通常の授業がゼミ?
学生時代をいかに生きるか ―専門学校教師編―その4
この専門学校の授業のやり方は独特であった。学生の座席はグループを組むような形の座席が通常の形態であり、学生同士が話し合ったり教え合ったりしながら授業を進めていくのである。
最初にこの授業のやり方を知った時は、なるほど、と感心したものである。また確かに効果的なやり方であるとも思った。
大学では、ゼミ形式の授業があるが、通常は比較的おおきな教室での大勢の学生での一斉授業が行われる。ゼミはむしろ授業の中の一部でしかないが、この専門学校では日常がゼミ活動なのである。クラスの人数は非常に多いのだが、小さなグループがいくつもできているので、ミクロな形での教え合いが可能になる。

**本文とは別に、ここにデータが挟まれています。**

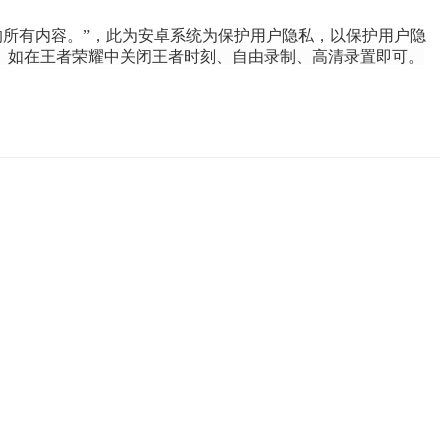
的所有内容。”，
此为安卓系统为保护用户隐私，以保护用户隐
。如在王者荣耀中关闭王者时刻、自由录制、高清录置即可。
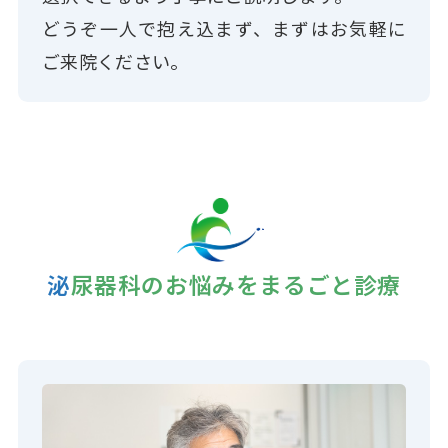
どうぞ一人で抱え込まず、まずはお気軽に
ご来院ください。
泌尿器科のお悩みをまるごと診療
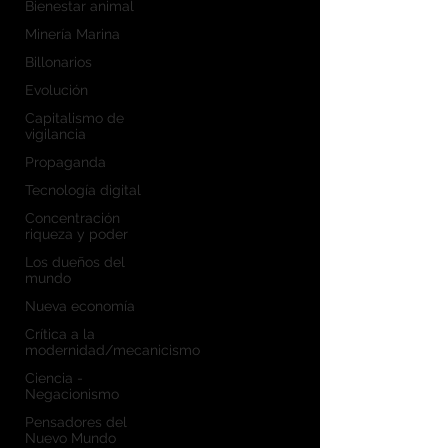
Bienestar animal
Minería Marina
Billonarios
Evolución
Capitalismo de
vigilancia
Propaganda
Tecnología digital
Concentración
riqueza y poder
Los dueños del
mundo
Nueva economía
Crítica a la
modernidad/mecanicismo
Ciencia -
Negacionismo
Pensadores del
Nuevo Mundo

私は講義などで教える授業を当然のこととして学生時代を過ごしたので、このやり方は新鮮な感じがした。
もしも大学で、日常的にこのような授業が可能になったら、大学もさぞ楽しい場になるだろうと思ったものである。
ただ、クラスの担任としてはそれなりに大変でもある。学生が同じ目標に向かって同じ方向を向いているからこそ、このグループ学習は機能するので、やる気のない学生がいたり、学習のモチベーションの差や学力差があり過ぎたりすると、うまく機能しない。場合によっては雑談の時間になってしまう。また、学生間の人間関係が悪くなると、学習は協力して行われるどころか、モチベーションを下げることにもつながる。
その意味で、担任のクラスの運営力が非常に高いレベルで要求される授業形態なのである。
ただ、学生同士が協力し、お互いに切磋琢磨できるという意味では、うまく機能すれば、大学での授業とは比べ物にならないくらいの効果を発揮するだろう。
実際にクラスに入ってみて、その責任の重さをひしひしと感じたものであった。また学生たちをモチベートする力や、厳しく戒めることのできる強さ、学生とも良好な関係を作り、クラスの場の空気を作り出す力も要求されることになる。
これは、私にとっては、かなりチャレンジングな仕事になった。このことの困難さは、実際にこの後に正担任になって一人でクラスを運営するようになってから、非常な重荷となって私に襲いかかってきた。
基本的には、クラスで起こるあらゆる物事が、担任としての責任領域になる。入職したばかりの私にとっては、単に勉強して、学力をつけることでは到底カバーできない大きな能力が必要となったと言えるのである。